The anonymous former escort I spoke with did acknowledge that “they were still totally clueless about their economic and male privilege,” recalling that a client once told her, much to her chagrin: “If I was a woman, this would just be my perfect job!” But when asked if they were generally good clients in terms of respect, payment, and behavior, she eagerly replied, “For the most part, yes!”

But they don’t have to be particularly stingy clients on a personal level for their industry as a whole to make sex workers’ lives more challenging on a systemic level. The disposable income that tech executives spend on sex work, after all, comes from the same corporations that are driving San Francisco’s record levels of income disparity.

The criminalization of sex work, too, only compounds the economic difficulties that sex workers face in the Bay Area. It’s hard enough for people with legal professions in the Bay Area to make even half as much as a Silicon Valley intern; imagine what it’s like when one’s very occupation is considered to be a misdemeanor.

For many members of the working class, too, moving across the bay to Oakland could bring financial relief but, for a sex worker, Oakland could mean eviction thanks to an update to a local ordinance passed late last year that can require landlords to evict tenants who are suspected of sex work in order to avoid citation from the city. As Oakland North reported at the time, this “nuisance” ordinance previously put pressure on landlords to evict tenants who participated in “violent activity” or who had “illegal weapons” in their possession, but its purview was expanded to cover “prostitution, pimping, pandering, and solicitation activity.”

Siouxsie Q outlines how this updated ordinance could be implemented: “Say some new fancy tech industry folks move into West Oakland and they don’t like the neighborhood and they may see something that, to them, looks like sex work or a ‘nuisance.’ They can call the city and put into motion ways to get those people evicted.”

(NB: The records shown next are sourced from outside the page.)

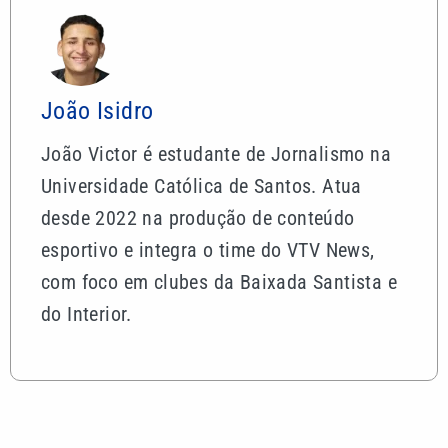
João Isidro
João Victor é estudante de Jornalismo na
Universidade Católica de Santos. Atua
desde 2022 na produção de conteúdo
esportivo e integra o time do VTV News,
com foco em clubes da Baixada Santista e
do Interior.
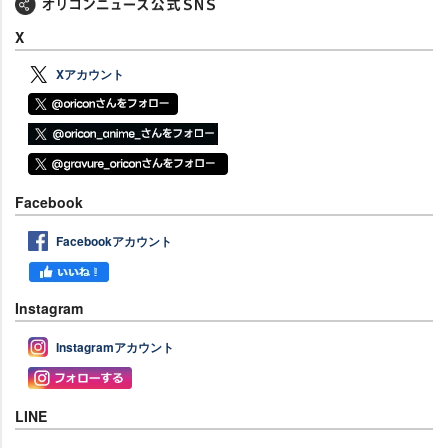
X
Xアカウント
Facebook
Facebookアカウント
Instagram
Instagramアカウント
LINE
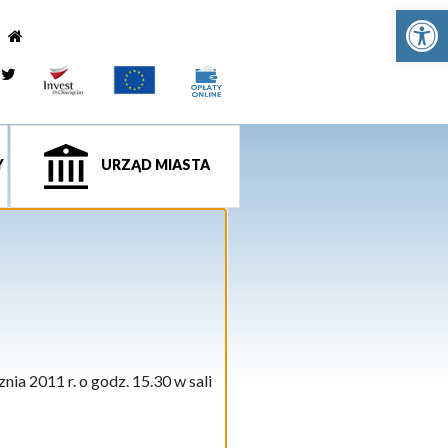
Ot
e
tagram
Twitter
Y
URZĄD MIASTA
ia 2011 r. o godz. 15.30 w sali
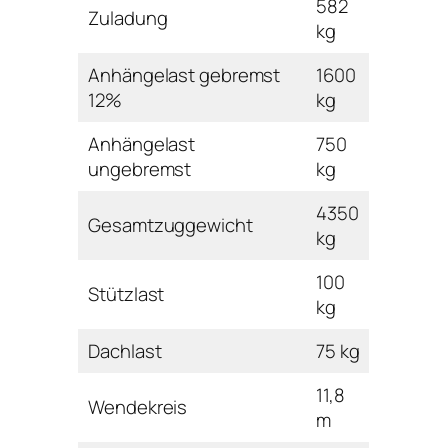
582
Zuladung
kg
Anhängelast gebremst
1600
12%
kg
Anhängelast
750
ungebremst
kg
4350
Gesamtzuggewicht
kg
100
Stützlast
kg
Dachlast
75 kg
11,8
Wendekreis
m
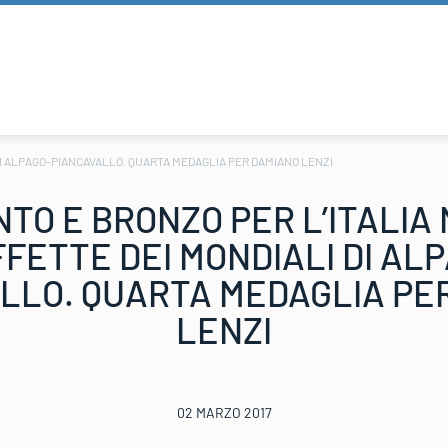
DI ALPAGO-PIANCAVALLO. QUARTA MEDAGLIA PER DAMIANO LENZI
TO E BRONZO PER L’ITALIA
FETTE DEI MONDIALI DI AL
LLO. QUARTA MEDAGLIA PE
LENZI
02 MARZO 2017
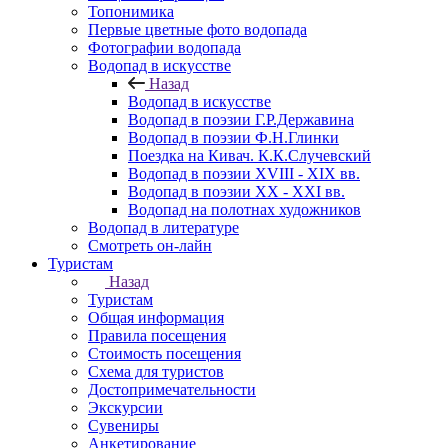
Топонимика
Первые цветные фото водопада
Фотографии водопада
Водопад в искусстве
Назад
Водопад в искусстве
Водопад в поэзии Г.Р.Державина
Водопад в поэзии Ф.Н.Глинки
Поездка на Кивач. К.К.Случевский
Водопад в поэзии XVIII - XIX вв.
Водопад в поэзии XX - XXI вв.
Водопад на полотнах художников
Водопад в литературе
Смотреть он-лайн
Туристам
Назад
Туристам
Общая информация
Правила посещения
Стоимость посещения
Схема для туристов
Достопримечательности
Экскурсии
Сувениры
Анкетирование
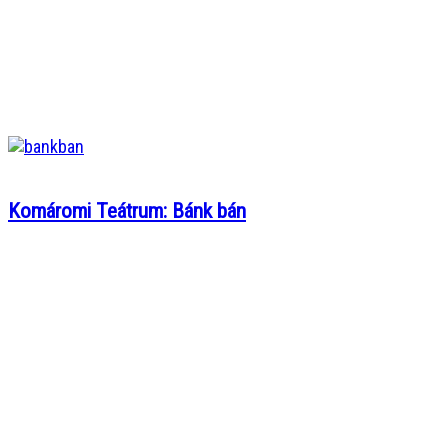
Komáromi Teátrum: Bánk bán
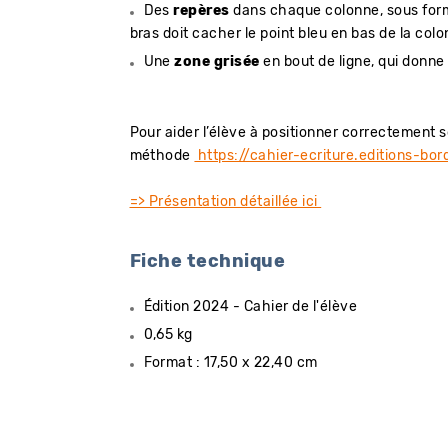
Des
repères
dans chaque colonne, sous forme
bras doit cacher le point bleu en bas de la col
Une
zone grisée
en bout de ligne, qui donne l
Pour aider l’élève à positionner correctement s
méthode
https://cahier-ecriture.editions-bor
=> Présentation détaillée ici
Fiche technique
Édition 2024 - Cahier de l'élève
0,65 kg
Format : 17,50 x 22,40 cm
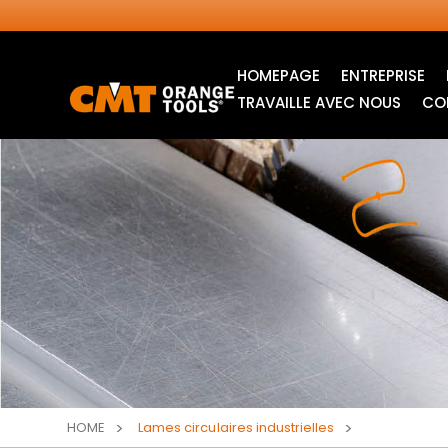
HOMEPAGE
ENTREPRISE
TRAVAILLE AVEC NOUS
CO
LAMES CIRCULAIRES
LAMES POUR SCIE
INDUSTRIELLES
SAUTEUSE
HOME
Lames circulaires industrielles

The Oakland ordinance is just one example of the legal obstacles that sex workers in Silicon Valley continue to face. was shut down as part of the FBI’s Operation Cross Country, an anti-trafficking initiative that, in practice, reportedly targets more adult sex workers than trafficking victims. And the same tech that, according to the buoyant reporting of yesteryear, is supposedly facilitating a sex work boom is now being used by law enforcement nationwide to target sex work and conduct sting operations over the Internet.

So forget what you may have heard about the simultaneous boom of startup culture and sex work. The economic reality of sex work in the Silicon Valley is far messier than a clean-cut symbiotic relationship between lonely tech men and eager call girls. Sex workers are among those hit hardest by the gentrification of a once diverse city. And tech is proving itself to be less of a tool in the hands of sex workers and more of a dangerous double-edged sword.